The muffled sound of your chatting and tinkling laughter as you flirted and worked him drifted through to me and all I could hear was the general exchange, peppered by the occasional laugh. I could not hear what the two of you were saying. I could well imagine the beauty of your face as you smiled and laughed with him. What a creation.

You came through to the dining room – and of course I could and did see you (looking so good!) as you walked in and soon back out again, carrying a bottle of red with you (I really should have got that ready for you before he arrived – sorry). You did not pause to acknowledge me, but took the wine through to the kitchen.

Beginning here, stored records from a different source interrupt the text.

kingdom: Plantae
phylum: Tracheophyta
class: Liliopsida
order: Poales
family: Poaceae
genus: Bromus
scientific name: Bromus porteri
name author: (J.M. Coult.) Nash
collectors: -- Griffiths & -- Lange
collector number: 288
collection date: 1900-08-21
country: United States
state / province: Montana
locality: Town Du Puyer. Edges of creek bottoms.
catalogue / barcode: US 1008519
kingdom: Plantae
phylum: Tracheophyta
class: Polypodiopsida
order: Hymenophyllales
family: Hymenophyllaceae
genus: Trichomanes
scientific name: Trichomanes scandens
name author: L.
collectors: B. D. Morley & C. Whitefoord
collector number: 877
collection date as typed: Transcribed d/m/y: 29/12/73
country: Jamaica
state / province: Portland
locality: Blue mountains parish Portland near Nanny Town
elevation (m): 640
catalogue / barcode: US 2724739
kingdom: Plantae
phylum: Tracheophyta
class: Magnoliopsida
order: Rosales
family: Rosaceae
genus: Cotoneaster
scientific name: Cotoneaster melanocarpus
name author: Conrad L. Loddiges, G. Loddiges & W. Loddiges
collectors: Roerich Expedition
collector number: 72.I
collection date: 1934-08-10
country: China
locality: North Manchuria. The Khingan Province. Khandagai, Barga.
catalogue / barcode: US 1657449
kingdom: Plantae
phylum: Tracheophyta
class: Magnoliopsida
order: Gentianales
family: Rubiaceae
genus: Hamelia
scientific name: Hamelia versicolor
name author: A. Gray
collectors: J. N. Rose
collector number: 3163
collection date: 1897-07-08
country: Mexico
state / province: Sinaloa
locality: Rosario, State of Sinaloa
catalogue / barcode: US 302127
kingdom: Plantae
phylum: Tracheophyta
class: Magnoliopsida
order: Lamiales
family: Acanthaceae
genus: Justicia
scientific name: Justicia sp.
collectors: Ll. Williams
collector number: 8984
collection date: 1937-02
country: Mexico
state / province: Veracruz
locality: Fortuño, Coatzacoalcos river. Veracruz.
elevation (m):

You carried on chatting, and I started to work. The two of you might be at it for hours – your current average is no less than 3 hours of sex at any one time - and that’s midnight sex, so I needed to get on with something to keep me busy, and I did.

Then I hear the door from the kitchen open – my ears pricked at the sound of movement as I wondered what you were up to.

You took the few paces to my study door and tapped on it.

“Hello you!” you said. “Put on your blindfold and stand in front of the door”. He had obviously decided he wanted to see me.

You waited smiling and watched as I obeyed you. My last thought as darkness engulfed me was how damn hot you looked in those trousers, and how lucky he was that he was going to fuck the living daylights out of you – and how lucky I was that afterwards you would fall asleep in my arms. Anyway, I watched the curve of your arse disappear as I put on the blind fold, and I stood there waiting to be inspected by your new lover.

When I was done I heard you walking away, and calling to him - I could hear your words through the door now that we were closer, and then the sound of two pairs of feet, one slightly heavier, as you brought him to see me through the glass door.

He talked quietly to you – just above a whisper – clearly not wanting me to hear what he said, and you spoke quietly back – yours a little more than a whisper – you had no need to maintain silence – this is your domain.

You giggled again in your electrifying way, and I envied the smile he must have been seeing on your face. You talked some more, and then tapped the glass.

‘Play with your cock! Make it hard for us” you said, and I reached down and took my limp dick in my hand and gently started to wank it. My god, the embarrassment of him watching me do that. I wasn’t at all sure it would get hard!

Of course it did, and I continued to rub the monster slightly more enthusiastically now that it was hard. I heard the two of you talking as I did so. There was the sound of what seemed to me to be the two of you touching, a cuddle I guessed, and silent slobber of a kiss, then a giggle and some murmuring. I continued to wank.

“Stop now!” you said. “We don’t want you cumming. Just stand there, and stay hard”. I did while the two of you mingled and talked softly outside. There was whispering, and the sound of movement – the two of you obviously weren’t just standing there.